The model service is laid out as a Clean Architecture. The dependency rule (domain ← application ← infrastructure, never reversed) is contract; the specific module names under model-service/src/ are implementation detail. The outbound port set (ILanguageModel, IVisionLanguageModel, IDetectionModel, ITrackingModel, IAudioTranscriber, ISpeakerDiarizer, IVoiceActivityDetector, IFrameSampler, IModelRepository, IModelCapabilityProbe, IExternalAPIRouter) is contract within a release line; new ports may be added as a minor bump. Removing or narrowing an existing port is breaking and requires a major bump (post-1.0) or a breaking pre-1.0 minor.

RBAC stability

  • The set of Actions and the set of Subjects (Prisma ModelName values used as CASL subjects) is stable within a release line. Adding a new action or subject is a minor-version change that adds capability without removing any. Removing one is a breaking change.
  • The seeded RolePermission matrix is stable within a release line. Adding new rows (new roles, new resource types, new actions) is non-breaking; removing or narrowing an existing row is breaking and requires a major bump. Existing instances may also have edited the matrix at runtime via /api/admin/permissions; the seed is run with upsert so a re-seed never overwrites local edits to existing rows.
  • The system roles system_admin and user, the project roles project_owner / project_manager / annotator / reviewer / viewer, and the group roles group_owner / group_admin / group_member are the stable role identifiers. New roles can be added through /api/admin/permissions; renaming a built-in role is breaking.
  • The ownership column for each model (Persona.userId, WorldState.userId, Annotation.createdByUserId, VideoSummary.createdBy, Claim.createdBy, UserGroup.createdBy, Project.ownerUserId) is the stable ownership contract. Read paths (CASL conditions, integration test seeds) depend on it.

Schema evolution

A new column is added through a new migration. The column is nullable on first introduction. A later release may make it non-nullable after enough time has passed for backfills.

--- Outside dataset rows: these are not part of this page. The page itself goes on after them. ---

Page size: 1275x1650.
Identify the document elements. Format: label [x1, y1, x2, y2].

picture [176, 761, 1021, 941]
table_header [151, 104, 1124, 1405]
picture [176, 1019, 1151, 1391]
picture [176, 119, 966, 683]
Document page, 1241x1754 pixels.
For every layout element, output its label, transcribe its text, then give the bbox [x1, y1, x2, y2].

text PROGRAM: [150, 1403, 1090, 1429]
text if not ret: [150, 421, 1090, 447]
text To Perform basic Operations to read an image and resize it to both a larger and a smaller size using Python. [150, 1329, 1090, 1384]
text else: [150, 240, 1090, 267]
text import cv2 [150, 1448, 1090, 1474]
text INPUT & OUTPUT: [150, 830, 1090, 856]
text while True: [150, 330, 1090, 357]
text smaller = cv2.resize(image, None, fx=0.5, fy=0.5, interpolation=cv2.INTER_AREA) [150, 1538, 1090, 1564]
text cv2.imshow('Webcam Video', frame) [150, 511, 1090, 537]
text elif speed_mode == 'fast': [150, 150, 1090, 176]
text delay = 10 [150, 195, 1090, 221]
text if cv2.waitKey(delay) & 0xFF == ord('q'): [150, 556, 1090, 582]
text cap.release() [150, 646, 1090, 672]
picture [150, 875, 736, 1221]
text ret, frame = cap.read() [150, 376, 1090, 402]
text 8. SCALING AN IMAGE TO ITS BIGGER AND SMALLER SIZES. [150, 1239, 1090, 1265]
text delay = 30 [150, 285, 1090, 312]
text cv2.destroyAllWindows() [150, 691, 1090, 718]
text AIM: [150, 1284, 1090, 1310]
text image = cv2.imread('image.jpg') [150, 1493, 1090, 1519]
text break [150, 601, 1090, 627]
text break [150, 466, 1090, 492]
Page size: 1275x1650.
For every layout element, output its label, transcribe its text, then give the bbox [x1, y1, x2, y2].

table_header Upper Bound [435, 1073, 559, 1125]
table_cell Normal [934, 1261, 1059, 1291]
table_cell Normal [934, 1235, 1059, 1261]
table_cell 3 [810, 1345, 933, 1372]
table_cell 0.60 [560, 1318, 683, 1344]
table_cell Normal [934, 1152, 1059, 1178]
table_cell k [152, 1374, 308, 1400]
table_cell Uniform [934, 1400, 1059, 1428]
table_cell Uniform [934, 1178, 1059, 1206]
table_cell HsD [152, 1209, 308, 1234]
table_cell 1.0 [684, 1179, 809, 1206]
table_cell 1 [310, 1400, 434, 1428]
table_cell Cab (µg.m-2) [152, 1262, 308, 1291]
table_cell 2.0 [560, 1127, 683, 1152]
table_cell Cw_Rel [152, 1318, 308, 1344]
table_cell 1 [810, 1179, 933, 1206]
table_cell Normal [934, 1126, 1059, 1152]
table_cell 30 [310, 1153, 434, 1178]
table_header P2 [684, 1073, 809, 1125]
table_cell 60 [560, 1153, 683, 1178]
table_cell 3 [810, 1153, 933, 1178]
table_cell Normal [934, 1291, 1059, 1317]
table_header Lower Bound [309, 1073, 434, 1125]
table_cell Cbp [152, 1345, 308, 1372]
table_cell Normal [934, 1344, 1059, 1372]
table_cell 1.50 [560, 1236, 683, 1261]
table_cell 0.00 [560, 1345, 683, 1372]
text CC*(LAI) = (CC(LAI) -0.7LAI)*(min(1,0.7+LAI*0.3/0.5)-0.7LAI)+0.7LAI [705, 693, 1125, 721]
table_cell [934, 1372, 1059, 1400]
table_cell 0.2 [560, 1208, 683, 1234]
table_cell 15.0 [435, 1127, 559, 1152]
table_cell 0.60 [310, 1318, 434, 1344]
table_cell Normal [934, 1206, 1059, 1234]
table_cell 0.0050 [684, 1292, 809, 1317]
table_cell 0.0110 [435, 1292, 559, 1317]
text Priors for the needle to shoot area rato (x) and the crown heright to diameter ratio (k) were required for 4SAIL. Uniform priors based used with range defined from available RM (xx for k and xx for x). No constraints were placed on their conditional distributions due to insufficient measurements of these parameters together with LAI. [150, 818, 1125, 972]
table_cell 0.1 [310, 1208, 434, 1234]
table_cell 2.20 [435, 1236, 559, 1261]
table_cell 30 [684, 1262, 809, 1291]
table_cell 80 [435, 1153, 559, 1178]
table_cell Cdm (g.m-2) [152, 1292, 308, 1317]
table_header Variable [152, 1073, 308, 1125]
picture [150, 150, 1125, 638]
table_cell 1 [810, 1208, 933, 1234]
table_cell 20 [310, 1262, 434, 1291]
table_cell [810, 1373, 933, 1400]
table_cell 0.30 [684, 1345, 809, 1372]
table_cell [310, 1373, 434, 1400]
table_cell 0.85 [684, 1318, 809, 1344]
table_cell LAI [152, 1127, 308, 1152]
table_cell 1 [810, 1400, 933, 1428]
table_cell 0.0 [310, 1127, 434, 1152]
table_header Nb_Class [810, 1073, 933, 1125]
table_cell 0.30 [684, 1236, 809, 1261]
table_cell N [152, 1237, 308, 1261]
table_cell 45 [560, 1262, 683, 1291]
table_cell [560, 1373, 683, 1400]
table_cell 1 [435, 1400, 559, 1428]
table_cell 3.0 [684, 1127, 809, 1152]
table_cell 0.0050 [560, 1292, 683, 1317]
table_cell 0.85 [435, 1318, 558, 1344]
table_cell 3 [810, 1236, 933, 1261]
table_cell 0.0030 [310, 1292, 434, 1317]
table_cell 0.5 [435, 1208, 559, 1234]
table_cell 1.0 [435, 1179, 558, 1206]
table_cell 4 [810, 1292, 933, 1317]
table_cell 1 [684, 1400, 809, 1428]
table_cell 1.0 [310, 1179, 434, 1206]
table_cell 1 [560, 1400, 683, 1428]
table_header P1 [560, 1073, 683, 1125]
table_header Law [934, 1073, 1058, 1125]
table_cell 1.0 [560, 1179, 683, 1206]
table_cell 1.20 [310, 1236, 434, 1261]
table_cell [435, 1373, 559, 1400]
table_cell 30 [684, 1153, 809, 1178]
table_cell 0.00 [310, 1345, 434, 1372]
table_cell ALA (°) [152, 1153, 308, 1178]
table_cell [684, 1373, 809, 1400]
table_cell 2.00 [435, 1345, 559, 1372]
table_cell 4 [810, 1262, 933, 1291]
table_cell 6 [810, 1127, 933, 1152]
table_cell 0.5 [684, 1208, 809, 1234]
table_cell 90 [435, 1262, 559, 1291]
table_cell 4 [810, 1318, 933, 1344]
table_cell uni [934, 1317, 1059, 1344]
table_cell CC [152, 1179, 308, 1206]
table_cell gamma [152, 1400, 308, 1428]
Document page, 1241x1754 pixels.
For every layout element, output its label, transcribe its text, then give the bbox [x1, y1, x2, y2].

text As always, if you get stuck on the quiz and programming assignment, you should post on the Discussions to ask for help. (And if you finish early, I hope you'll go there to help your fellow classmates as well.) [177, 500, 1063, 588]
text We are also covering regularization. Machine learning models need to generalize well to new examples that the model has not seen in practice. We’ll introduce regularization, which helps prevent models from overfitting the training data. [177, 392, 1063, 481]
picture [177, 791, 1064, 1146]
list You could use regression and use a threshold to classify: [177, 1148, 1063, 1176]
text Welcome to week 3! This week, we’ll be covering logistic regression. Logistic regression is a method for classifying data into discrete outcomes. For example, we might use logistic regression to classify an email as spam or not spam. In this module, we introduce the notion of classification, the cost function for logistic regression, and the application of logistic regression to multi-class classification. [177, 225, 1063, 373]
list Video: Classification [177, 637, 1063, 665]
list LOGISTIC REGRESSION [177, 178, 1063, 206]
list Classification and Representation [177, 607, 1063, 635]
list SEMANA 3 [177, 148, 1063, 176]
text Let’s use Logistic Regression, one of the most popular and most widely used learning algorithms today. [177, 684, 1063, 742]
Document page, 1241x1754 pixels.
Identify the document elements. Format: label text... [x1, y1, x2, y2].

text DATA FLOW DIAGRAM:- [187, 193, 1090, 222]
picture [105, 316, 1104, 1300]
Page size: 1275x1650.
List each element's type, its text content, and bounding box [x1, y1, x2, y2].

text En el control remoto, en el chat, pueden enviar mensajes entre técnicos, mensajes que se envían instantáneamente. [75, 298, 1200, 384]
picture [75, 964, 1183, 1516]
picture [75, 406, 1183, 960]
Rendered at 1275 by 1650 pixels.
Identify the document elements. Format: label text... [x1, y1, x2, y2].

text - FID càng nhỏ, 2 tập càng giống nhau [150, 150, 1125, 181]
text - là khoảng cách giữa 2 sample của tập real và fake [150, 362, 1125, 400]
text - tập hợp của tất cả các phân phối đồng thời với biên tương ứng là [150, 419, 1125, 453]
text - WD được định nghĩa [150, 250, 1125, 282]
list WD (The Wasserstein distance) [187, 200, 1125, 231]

A column is never renamed; the new name is a new column and the old name is dropped in a later migration after a release that populates both. Existing rows are never lost; a row is hidden through a hidden flag, not deleted, when forward compatibility is in question.

Forward compatibility for the JSONL format

The export and import handlers carry a per-record version discriminator on metadata.version. Importers honor older versions; importing a future version on an older release is undefined and may fail.

Release process

The active line lives on its own release/* branch, and the maintenance branches continue to receive backports for the lines they cover. Tags are cut from the appropriate branch; maintenance tags use --latest=false so the GitHub release UI does not promote them above the active line. CI workflows run on PRs to main, develop, and release/**, so backport PRs go through the same lint + test gate.